Are veteran bloggers pulling their punches, asks Ross Mayfield?
Om and Jeremy sensed it as individuals. Bribery and ads in their first incantations. There is a lot of talk of money these days, and new entrants are muting us and future bloggers. The venture-backed stopped blogging a while ago. Maybe we are all busy making money. Maybe we don’t want to say anything that would prevent us from doing so.
Fred Wilson adds that being chastised by readers "makes you pause."

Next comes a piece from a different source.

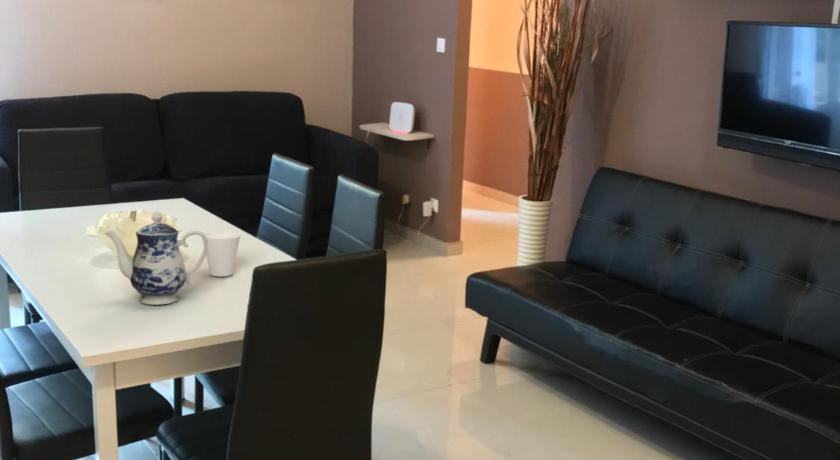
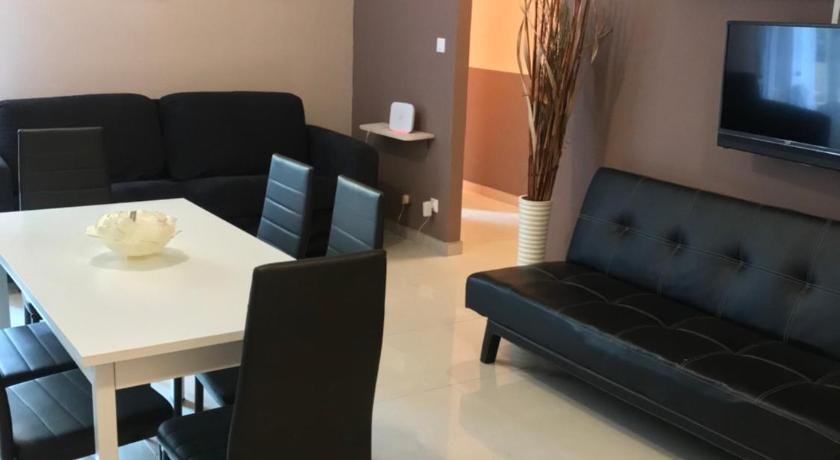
- cup [201,231,242,278]
- teapot [104,211,208,306]
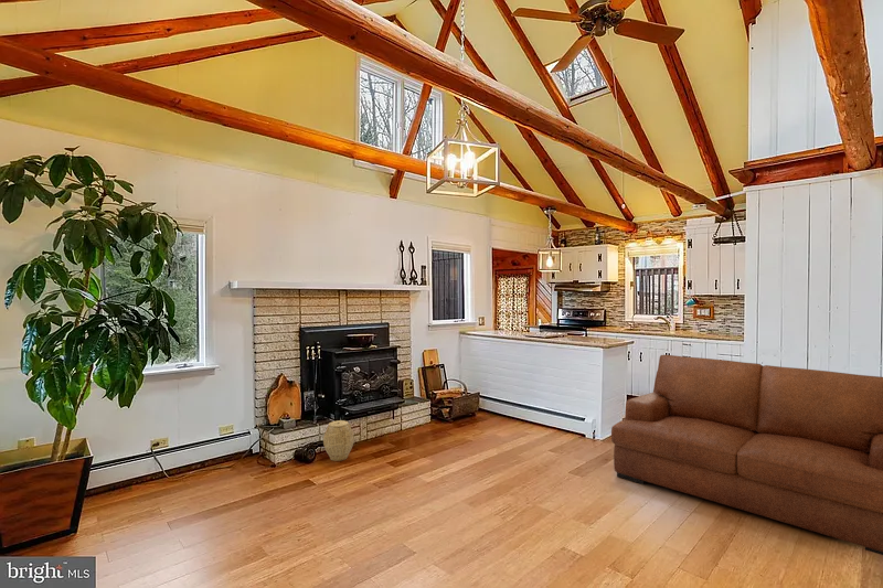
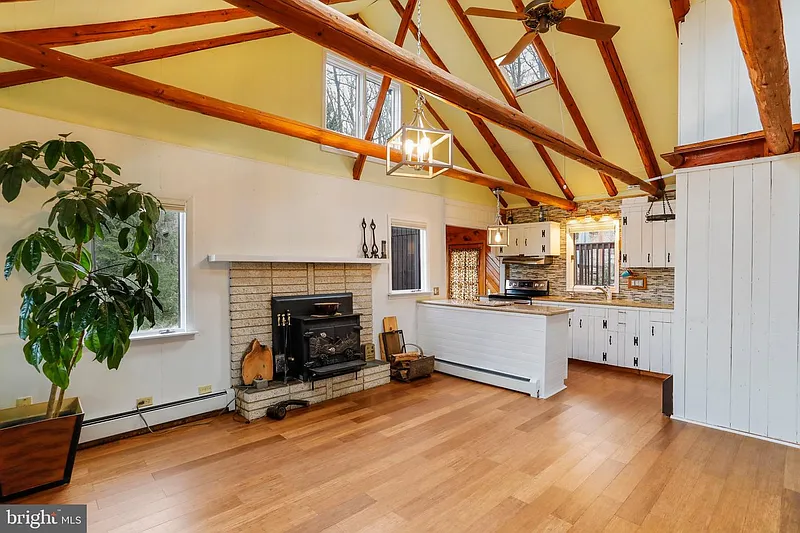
- sofa [610,354,883,556]
- woven basket [322,419,355,462]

To what extent do blogs disrupt traditional journalism? Clearly, newspaper subscription numbers continue to drop, but that is due as much to a panoply of media choices, not just blogs. Over time, certain bloggers like Matt Drudge have essentially become establishment journalists while certain establishment journalists like Andrew Sullivan have become influential bloggers. At least, that is the case in places that enjoy greater freedom of the press. Michael Standaert notes that in places like Iran, non-traditional journalists do not necessarily become establishment, they end up in jail.

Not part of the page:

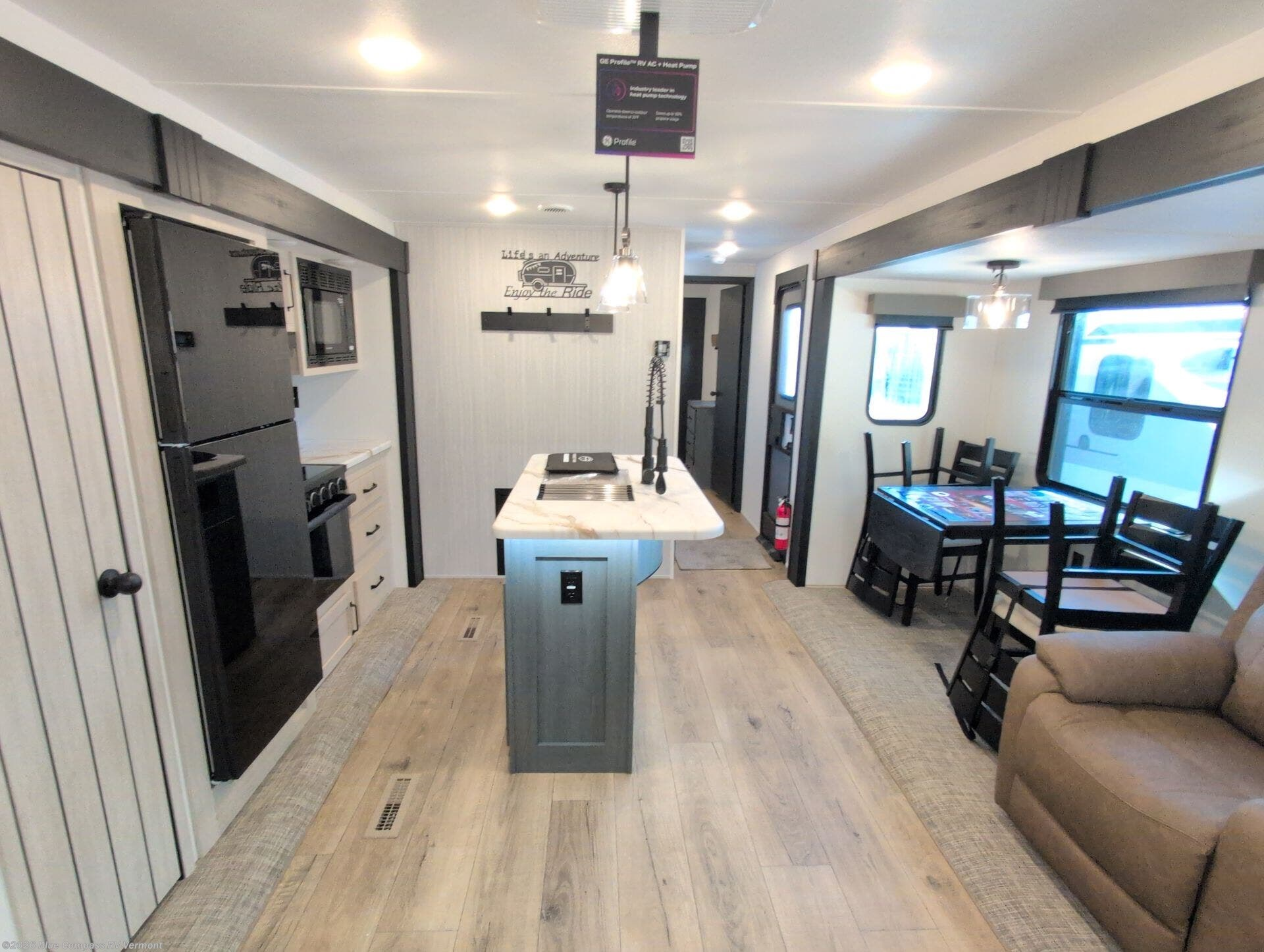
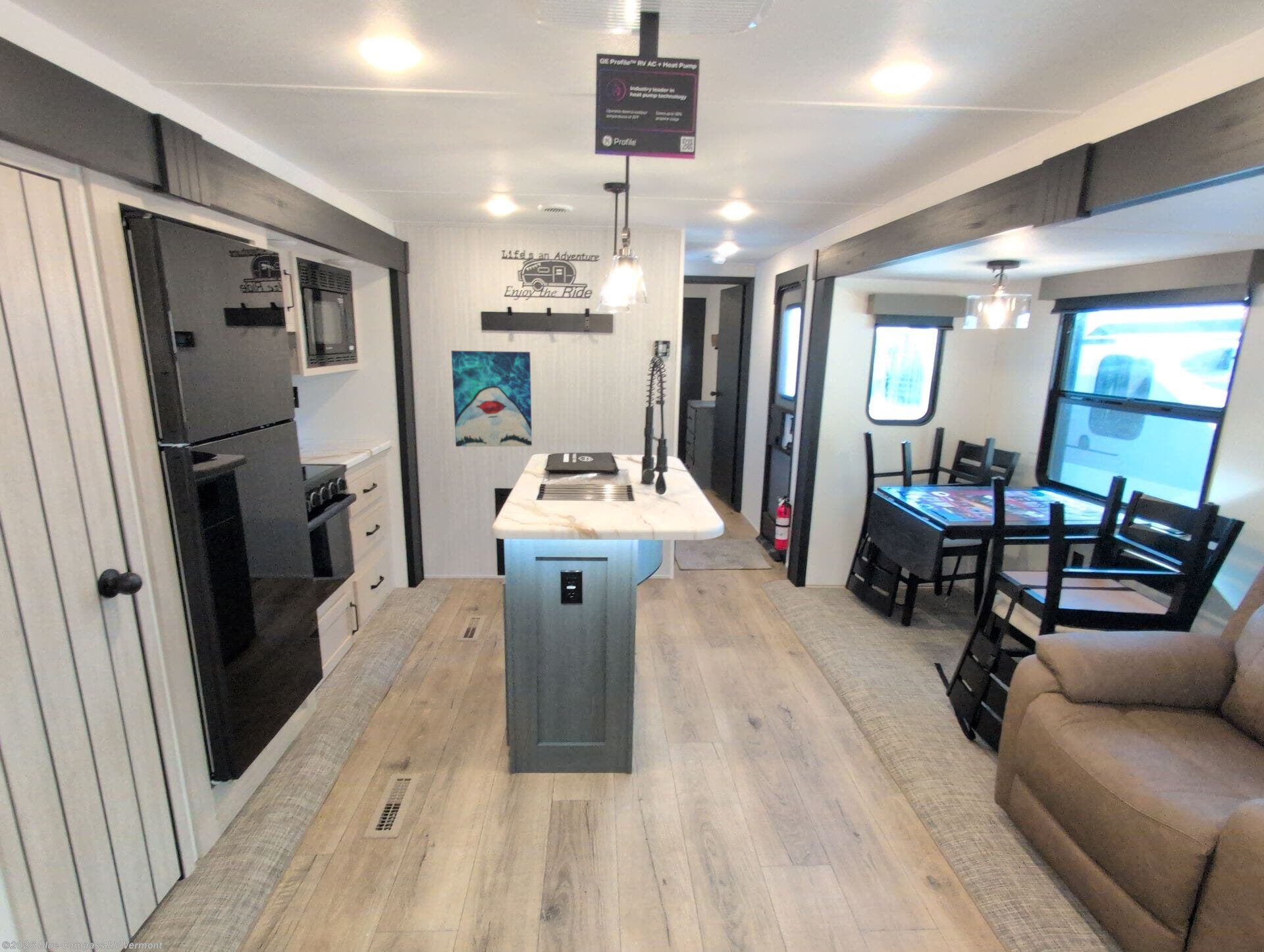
+ wall art [450,350,533,447]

The new media’s ability to disrupt or circumvent traditional media remains strongest in event-driven journalism: the people coverage of protests in the Philippines or the Seattle protests, for instance. Those are the swarming, individually empowered participatory reporters that Howard Rheingold describes so well in Smart Mobs. Otherwise, a lot of what is being written and published remains most relevant to a blogger or writer’s small circle of contacts. (Some blogs and Internet sites are little more than family newsletters.) More successful blogs will be pressured to become part of corporations or to become more corporate. Om Malik talks about the "marginalization of the citizen blogger in favor of more corporate brand names." The benefit of blogs and other Internet publishing tools is that they considerably lower the barriers to getting thoughts in print, making it easier to reach potential readers. They still do not make it any easier to keep readers reading.